Friday, August 22, 2003

Hush, now, if I am still enough, it cannot see me.

"Woke up this morning and I
Looked out the window and I
Struggled for something to say...
You left in the rain without closing the door,
I didn't stand in your way...
I love you more than I
Loved you before and I..."
I know, Bubba. I need to stop this sadness and get to concentrating on growing that baby. Don't know why the ennui came. Not right now. But I know it took seed too deep for me to handle by myself this time. I am moving forward and there's something there just out of grasp. I can almost taste it.

I have a will of iron thrust through stone. It can only be broken intentionally, through conscious decision. Even sadness, or dispair cannot breach the forge. I am an intentional being.

I will find you again, in the next life, and we will be different people. Passing again, and stopping briefly, and you'll move on as I move past. Over and over, eyes may meet and arms touch briefly, until we are ready, until we learn the purpose of our descent. I almost touched it this time. But still we were over before we really began. Not what I wanted, but seemingly, it feeling right. And the world moves on with purpose, fast. And in stillness I stand, gazing at the passing sky in all it's glory, furiously passing, and I marvel, sighing deep.

And the deep red crush bleeds in swirls, burning in a ring of fire, melting.

Skye Marie, Skye Marie, you were in my mind and in my heart, but never became. Should I name the future child for you.

Thursday, August 21, 2003

I
Sorrowly bleeds the deep red crush,
Like sadness dripping steadily,
Upward into pools of broken midnight.
All the while regret is lost in sweetness.

II
I almost regret
Friendships.
It’s not the having,
But the losing that hurts
No, the knowing, the laughing,
It’s all good.
It’s just something gone to shadow.

III
Verity walks the still, cold earth, soul burning. Maybe they each got something from the other, something unconditional, indefinable. Something they each required in that time, in that place…just for a bit. Or so I can only hope.

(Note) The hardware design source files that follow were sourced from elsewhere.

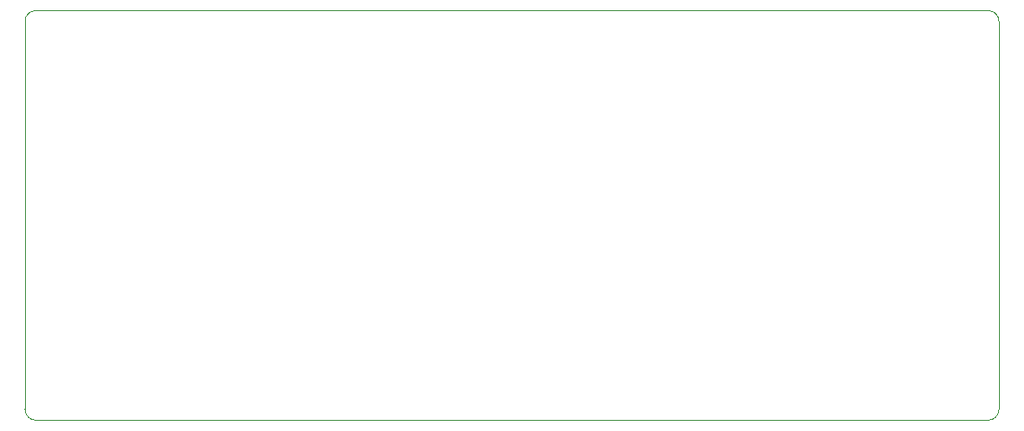
<source format=gbr>
%TF.GenerationSoftware,KiCad,Pcbnew,7.0.7*%
%TF.CreationDate,2023-11-29T00:46:18-05:00*%
%TF.ProjectId,charge_deployment,63686172-6765-45f6-9465-706c6f796d65,rev?*%
%TF.SameCoordinates,Original*%
%TF.FileFunction,Profile,NP*%
%FSLAX46Y46*%
G04 Gerber Fmt 4.6, Leading zero omitted, Abs format (unit mm)*
G04 Created by KiCad (PCBNEW 7.0.7) date 2023-11-29 00:46:18*
%MOMM*%
%LPD*%
G01*
G04 APERTURE LIST*
%TA.AperFunction,Profile*%
%ADD10C,0.100000*%
%TD*%
G04 APERTURE END LIST*
D10*
X99000000Y-69500000D02*
X186000000Y-69500000D01*
X187000000Y-70500000D02*
X187000000Y-106000000D01*
X187000000Y-70500000D02*
G75*
G03*
X186000000Y-69500000I-1000000J0D01*
G01*
X99000000Y-69500000D02*
G75*
G03*
X98000000Y-70500000I0J-1000000D01*
G01*
X98000000Y-106000000D02*
G75*
G03*
X99000000Y-107000000I1000000J0D01*
G01*
X99000000Y-107000000D02*
X186000000Y-107000000D01*
X98000000Y-106000000D02*
X98000000Y-70500000D01*
X186000000Y-107000000D02*
G75*
G03*
X187000000Y-106000000I0J1000000D01*
G01*
M02*

</source>
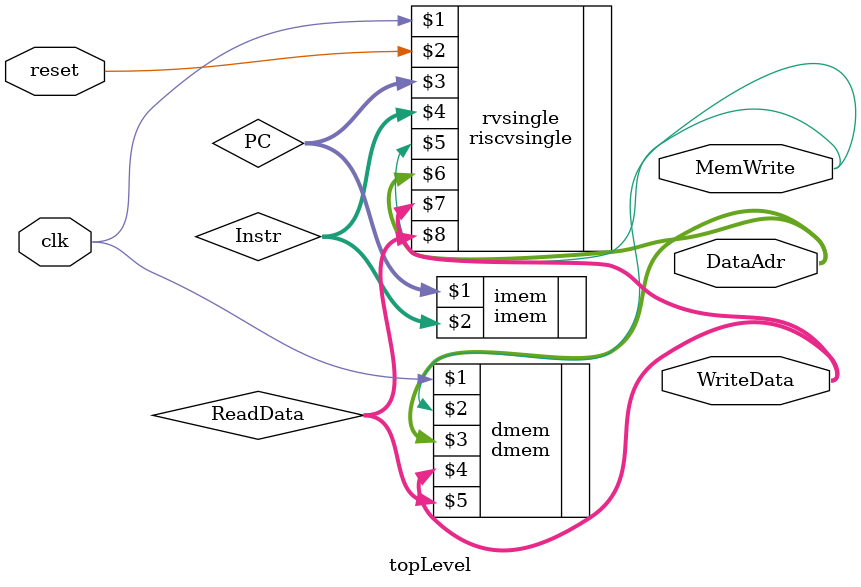
<source format=sv>
module topLevel (
	input 	logic 		 clk, reset,
	output 	logic [31:0] WriteData, DataAdr,
	output 	logic 		 MemWrite);
	
	logic [31:0] PC, Instr, ReadData;
	
	// instantiate processor and memories
	riscvsingle rvsingle(clk, reset, PC, Instr, MemWrite, DataAdr, WriteData, ReadData);
	
	// instruction memory & data memory
	imem imem(PC, Instr);
	dmem dmem(clk, MemWrite, DataAdr, WriteData, ReadData);
	
endmodule
</source>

Wednesday, August 13, 2003

I signed the papers with ink like blood and soul. Binding. I wish I could remember the names and the order in which the meds were removed until all that was left was the morphine drip on the steady increase. I cannot recall whether or not your kidneys stopped before your heart. (I believe your heart went last. You held on so long, grasping.)

I told you, speaking in hushed tones..when you finally had no choice...that you had to go. You could not speak, your throat swallowing painfully with the ulcers then finally not at all. But your eyes wept slow tears down a stubbled cheek. Oh my god, but your eyes pled desperately, bore through me with the words you could not form.

No more suffering, no more pain. But I still see clearly that I killed you. It's your body rotting in the earth. And I have no right to want...anything so much as I do...to feel...to be...beautiful.

Sunday, August 10, 2003

Came across a random topic just. So innocent. I was there for the lightness of being and I stepped into a pocket deep and still. Once my heart beat weakened I looked deeper...I know, I know, your dead, get over it, but your frailty of body and mind, and your strength of will to live...sigh...yes, Bubba, of course I cried...but I find the strangest things to make me smile - though sometimes it's just a funny grimace and bearing of teeth. I'm still missing you...and the way you talked about men and rolled your eyes.
I
I am at odds. I move around you on tip-toe, through time and space, trying to find me. And yet, I feel beautiful enough to weep. I am lost and you are angry. I care - for others. It is the price of friendship, and no, I never realized I need more than you. More than me. I am selfish, I want that which I cannot define.

II
Words trip lightly out of mouth and onto the page. I pull them from dreams and visions and reality. They are forms as yet unacknowledged, there since the twilight when the dreamscape fades. I don't know what they all mean, they are simply there - fact and fiction, all my thoughts and all my dreams.